But what is also important is, because the fact that all the claims are immediately already notified, but also put into operation. Because of Kate, the company can just continue to work like as there was no storm, and that is the big change. So operationally, this storm will cost us max EUR 10 million, but it has no impact on the operation, on the commercial side of the business, because it is done in a straight through process made by Kate for roughly 60% of all the claims.
Very clear. Thank you.
Thank you, and we'll now take our last question from Jason Kalamboussis at ING. Your line is open. Please go ahead.
Yes, hi, good morning. A couple of quick questions. The first one is on the shift to term deposits. I understand that, you know, you're conservative in your outlook, but would you agree with what some peers said, that normally we should see a deceleration from this quarter onwards, and especially in 2024? And do you take into your conservative assumptions a deceleration still from the levels we're seeing currently? And the second quick question was on the Belgian state bond. If there is another one in December, I mean, there is no clarity exactly on, you know, if it's going to be a one-year, et cetera. But could you tell us what are your thoughts, and what could we assume to be priced in, in your outlook for NII in 2024? Thank you.
Hi, Jason. Luc here. I'll take the question on the shift to term deposits to have a bit of a variation on the same question. Yeah, that we do see some deceleration, obviously, because if you look at the current composition of our term deposits, it's about 17% of our total deposit base. If we would continue at the same pace, then you would overshoot the historical levels by far. And so there is a deceleration.

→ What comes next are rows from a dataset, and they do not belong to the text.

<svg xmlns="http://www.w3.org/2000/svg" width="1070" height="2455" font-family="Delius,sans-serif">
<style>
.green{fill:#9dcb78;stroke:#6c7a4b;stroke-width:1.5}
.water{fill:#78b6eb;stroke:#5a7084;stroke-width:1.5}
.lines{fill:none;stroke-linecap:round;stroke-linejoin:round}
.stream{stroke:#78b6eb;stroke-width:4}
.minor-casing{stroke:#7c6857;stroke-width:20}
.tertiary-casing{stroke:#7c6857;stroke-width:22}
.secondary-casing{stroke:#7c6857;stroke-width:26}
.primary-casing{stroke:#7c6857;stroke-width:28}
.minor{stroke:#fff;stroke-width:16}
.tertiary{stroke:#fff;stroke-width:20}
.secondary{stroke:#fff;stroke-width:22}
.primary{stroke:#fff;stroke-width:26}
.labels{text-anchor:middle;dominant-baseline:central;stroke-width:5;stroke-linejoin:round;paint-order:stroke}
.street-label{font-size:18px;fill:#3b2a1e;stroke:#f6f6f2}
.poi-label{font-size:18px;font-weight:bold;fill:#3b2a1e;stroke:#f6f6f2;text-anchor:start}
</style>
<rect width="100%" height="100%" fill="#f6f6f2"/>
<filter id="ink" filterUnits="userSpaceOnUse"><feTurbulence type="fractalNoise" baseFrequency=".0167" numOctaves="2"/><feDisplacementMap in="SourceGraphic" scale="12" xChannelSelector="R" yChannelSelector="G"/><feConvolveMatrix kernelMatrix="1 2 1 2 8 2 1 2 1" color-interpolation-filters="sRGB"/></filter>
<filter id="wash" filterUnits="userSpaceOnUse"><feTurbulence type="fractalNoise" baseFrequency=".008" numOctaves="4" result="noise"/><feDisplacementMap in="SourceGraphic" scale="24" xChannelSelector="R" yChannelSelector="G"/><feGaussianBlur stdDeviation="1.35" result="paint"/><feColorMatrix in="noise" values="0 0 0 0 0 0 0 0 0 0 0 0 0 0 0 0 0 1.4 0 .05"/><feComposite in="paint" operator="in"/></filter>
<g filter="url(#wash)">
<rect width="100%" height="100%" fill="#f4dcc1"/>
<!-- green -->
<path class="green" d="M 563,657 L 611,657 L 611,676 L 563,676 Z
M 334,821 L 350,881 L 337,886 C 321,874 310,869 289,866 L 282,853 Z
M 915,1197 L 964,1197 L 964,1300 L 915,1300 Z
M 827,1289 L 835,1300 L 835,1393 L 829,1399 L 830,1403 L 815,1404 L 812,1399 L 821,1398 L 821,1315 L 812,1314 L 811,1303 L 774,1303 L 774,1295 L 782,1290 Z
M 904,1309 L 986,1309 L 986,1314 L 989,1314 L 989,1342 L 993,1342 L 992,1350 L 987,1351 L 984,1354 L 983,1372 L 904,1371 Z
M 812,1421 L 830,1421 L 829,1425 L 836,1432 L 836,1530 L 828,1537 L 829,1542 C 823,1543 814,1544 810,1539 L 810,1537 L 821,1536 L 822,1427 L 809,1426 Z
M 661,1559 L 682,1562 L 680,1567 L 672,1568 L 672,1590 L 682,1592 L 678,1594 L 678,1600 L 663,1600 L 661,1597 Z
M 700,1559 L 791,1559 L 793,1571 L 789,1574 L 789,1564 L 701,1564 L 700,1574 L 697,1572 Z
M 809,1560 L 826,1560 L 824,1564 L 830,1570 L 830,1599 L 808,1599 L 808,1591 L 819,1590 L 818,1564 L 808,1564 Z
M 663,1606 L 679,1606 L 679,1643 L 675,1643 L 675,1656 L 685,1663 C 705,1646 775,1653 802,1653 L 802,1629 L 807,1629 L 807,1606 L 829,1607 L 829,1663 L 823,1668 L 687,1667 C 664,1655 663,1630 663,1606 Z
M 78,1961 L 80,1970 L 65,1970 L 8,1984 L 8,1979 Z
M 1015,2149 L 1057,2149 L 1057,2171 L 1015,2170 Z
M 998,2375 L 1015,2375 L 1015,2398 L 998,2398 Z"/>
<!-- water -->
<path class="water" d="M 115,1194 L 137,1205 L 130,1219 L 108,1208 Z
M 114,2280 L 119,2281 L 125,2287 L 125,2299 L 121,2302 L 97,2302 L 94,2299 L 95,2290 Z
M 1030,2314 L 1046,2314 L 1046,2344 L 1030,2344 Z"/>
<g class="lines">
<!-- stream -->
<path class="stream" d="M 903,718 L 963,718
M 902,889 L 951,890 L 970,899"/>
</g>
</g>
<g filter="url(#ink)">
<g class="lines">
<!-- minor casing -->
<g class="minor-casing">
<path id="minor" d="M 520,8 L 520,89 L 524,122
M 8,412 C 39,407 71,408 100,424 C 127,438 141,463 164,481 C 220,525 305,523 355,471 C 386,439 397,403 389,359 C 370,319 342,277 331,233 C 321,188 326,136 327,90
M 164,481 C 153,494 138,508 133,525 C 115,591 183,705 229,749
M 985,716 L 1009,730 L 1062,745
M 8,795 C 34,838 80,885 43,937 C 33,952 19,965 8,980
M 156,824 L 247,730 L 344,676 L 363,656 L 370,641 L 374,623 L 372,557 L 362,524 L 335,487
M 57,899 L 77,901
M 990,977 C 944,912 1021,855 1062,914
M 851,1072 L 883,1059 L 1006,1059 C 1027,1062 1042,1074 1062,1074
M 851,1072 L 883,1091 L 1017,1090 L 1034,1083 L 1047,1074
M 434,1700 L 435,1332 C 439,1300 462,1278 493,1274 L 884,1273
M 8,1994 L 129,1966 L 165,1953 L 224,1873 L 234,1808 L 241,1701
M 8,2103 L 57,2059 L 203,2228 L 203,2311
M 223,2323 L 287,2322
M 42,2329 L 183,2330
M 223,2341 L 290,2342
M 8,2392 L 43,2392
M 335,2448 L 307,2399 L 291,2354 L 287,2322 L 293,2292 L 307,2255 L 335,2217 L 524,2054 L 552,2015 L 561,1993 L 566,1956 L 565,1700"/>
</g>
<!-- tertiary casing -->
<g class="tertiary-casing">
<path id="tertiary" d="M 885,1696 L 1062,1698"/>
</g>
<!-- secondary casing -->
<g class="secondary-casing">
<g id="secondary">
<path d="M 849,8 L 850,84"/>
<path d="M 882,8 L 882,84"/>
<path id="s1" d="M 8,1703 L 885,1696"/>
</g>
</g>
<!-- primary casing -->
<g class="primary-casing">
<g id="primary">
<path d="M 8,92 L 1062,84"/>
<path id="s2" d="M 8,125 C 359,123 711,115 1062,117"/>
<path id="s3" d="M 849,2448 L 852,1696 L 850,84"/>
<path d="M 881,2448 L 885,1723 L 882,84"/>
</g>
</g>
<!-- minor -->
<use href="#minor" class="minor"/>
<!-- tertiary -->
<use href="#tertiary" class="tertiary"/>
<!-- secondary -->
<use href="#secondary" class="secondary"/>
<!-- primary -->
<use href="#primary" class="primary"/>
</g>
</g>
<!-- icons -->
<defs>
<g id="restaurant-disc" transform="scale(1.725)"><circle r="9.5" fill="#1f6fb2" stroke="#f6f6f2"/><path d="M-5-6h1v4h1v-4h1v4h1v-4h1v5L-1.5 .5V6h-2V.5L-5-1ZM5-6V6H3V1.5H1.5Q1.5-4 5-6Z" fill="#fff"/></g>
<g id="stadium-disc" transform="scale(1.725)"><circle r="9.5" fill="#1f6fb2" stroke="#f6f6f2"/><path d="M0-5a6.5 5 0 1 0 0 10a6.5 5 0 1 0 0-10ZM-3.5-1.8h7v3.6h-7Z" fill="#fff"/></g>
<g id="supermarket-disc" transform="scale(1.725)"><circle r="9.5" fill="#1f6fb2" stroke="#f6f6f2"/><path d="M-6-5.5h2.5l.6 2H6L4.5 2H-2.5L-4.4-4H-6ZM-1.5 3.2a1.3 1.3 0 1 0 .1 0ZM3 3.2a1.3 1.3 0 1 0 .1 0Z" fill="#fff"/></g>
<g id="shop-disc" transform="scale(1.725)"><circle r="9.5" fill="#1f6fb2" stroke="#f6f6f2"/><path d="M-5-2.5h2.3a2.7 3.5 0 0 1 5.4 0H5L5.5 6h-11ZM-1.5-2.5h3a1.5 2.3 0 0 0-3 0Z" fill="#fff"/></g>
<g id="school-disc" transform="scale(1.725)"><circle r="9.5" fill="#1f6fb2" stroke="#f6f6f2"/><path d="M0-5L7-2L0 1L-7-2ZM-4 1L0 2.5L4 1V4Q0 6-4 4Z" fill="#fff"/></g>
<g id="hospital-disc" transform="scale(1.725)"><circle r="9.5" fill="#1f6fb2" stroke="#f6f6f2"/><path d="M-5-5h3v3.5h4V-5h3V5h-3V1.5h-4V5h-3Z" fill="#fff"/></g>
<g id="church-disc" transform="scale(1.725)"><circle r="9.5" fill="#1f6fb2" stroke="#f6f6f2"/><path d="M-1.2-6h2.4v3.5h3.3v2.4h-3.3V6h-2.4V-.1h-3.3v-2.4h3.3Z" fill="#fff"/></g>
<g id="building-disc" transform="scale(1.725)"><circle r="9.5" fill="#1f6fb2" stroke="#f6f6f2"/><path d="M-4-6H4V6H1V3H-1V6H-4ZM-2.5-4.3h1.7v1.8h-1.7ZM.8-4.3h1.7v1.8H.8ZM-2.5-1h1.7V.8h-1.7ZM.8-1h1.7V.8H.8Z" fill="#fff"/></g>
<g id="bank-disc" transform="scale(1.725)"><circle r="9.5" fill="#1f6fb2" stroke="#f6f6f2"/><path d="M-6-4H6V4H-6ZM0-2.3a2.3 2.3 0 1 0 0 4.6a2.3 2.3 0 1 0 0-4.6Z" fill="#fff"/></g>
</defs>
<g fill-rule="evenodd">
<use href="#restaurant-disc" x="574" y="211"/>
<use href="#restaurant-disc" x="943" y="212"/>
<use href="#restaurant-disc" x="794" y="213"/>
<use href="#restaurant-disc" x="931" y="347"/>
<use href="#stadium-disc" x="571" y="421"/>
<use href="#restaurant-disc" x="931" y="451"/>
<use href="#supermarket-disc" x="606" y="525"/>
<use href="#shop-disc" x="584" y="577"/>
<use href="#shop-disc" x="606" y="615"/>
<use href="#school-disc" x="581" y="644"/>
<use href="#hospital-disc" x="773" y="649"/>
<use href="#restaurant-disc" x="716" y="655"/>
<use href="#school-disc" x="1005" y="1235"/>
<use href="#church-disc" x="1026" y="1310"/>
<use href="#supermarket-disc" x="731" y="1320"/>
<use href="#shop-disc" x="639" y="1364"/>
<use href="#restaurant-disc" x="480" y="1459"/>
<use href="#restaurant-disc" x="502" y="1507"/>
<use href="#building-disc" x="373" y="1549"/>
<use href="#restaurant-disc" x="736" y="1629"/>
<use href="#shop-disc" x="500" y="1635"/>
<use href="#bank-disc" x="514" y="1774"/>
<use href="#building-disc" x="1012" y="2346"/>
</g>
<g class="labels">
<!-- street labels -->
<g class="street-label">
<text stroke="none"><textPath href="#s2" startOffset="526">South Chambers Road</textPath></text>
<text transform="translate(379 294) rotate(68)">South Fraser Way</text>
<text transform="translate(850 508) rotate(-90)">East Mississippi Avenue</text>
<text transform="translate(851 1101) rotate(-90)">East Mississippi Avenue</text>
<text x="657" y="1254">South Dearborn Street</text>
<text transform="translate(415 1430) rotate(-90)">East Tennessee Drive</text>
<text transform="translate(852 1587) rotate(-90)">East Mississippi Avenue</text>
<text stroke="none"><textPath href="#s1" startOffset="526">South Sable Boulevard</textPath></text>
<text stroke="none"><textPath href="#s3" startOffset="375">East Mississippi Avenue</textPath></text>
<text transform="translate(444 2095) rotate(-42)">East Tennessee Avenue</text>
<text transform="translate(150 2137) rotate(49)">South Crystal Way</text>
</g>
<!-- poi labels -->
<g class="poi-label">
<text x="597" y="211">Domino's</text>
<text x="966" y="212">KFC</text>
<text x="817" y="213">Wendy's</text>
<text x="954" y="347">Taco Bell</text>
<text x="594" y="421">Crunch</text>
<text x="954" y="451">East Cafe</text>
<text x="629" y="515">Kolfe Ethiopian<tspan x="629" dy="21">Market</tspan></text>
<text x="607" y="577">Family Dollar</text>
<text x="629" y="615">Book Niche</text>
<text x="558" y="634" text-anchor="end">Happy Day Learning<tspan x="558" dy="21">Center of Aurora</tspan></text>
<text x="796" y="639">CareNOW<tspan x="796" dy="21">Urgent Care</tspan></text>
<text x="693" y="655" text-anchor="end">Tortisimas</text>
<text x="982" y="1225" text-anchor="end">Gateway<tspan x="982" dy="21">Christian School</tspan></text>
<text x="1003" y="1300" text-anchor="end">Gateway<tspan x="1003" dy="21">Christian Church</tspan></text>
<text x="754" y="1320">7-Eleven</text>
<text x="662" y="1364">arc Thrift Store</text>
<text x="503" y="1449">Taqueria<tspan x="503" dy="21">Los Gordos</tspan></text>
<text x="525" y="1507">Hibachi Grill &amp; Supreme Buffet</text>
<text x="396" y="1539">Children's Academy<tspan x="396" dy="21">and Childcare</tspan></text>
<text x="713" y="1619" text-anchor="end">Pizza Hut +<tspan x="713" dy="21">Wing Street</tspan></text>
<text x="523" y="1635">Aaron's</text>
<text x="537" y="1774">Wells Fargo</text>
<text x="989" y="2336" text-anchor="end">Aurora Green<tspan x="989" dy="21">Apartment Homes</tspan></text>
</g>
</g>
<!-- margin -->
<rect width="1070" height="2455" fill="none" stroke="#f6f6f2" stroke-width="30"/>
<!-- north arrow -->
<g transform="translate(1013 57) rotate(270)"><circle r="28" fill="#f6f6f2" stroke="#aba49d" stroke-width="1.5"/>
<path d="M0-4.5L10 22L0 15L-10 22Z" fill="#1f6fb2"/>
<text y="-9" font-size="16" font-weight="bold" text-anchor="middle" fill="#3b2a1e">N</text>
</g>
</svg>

And then I will take your second question, Jason, that is, what about the state bond? As we all know, this is a decision which needs to be taken by Belgian politicians in the course of the next coming, let's say, weeks, quarter. There is foreseen that there is a delay possible for that decision of six months. That is foreseen in the law. But that decision has not been taken yet, so the question is, how will there be a new state bond? If there is a new state bond, then the assumption is that it's not necessarily be, will be uncapped like it was before.
And then also in that perspective, the question is, where it was in the previous release, a one-year bond, is it still going to be a one-year bond or not? Is it going to be a multi-year bond, which from a tax perspective and a Belgian budget perspective, makes much more sense because of the inverted interest curve. So what is going to be, if there is a bond, yes or no, that question is in the hands of politicians. And, you know, I think, we can have a lot of assumption on this matter, but the only true answer will be given by Belgian politicians going forward. So let's await that.
And then how was the form and the shape of the bond from a purely economical perspective, if they would generate one, it would make much more sense to have that on the longer term. That it is a bond which is uncapped is, to me, very unlikely. And definitely also the way we are going to deal with the bond is completely different than what we have seen with the first state bond issue, that's for sure. As I also indicated earlier in the 2024 guidance, regarding the bond which has been issued, we took conservative stance. But if we would have a second state bond, capped, uncapped, whatever form, that is something unknown. We also took into account, certain elements of that potential issue going forward in the guidance of 2024.
Great, thank you.
Thank you. There are no further questions in queue. I'll now hand it back to Kurt for closing remarks. Thank you.
Thank you very much. This sums it up for this call. I thank you for your attendance, and see you soon. Cheers!
Thank you. Ladies and gentlemen, this concludes today's call. Thank you for your participation. Stay safe. You may now disconnect.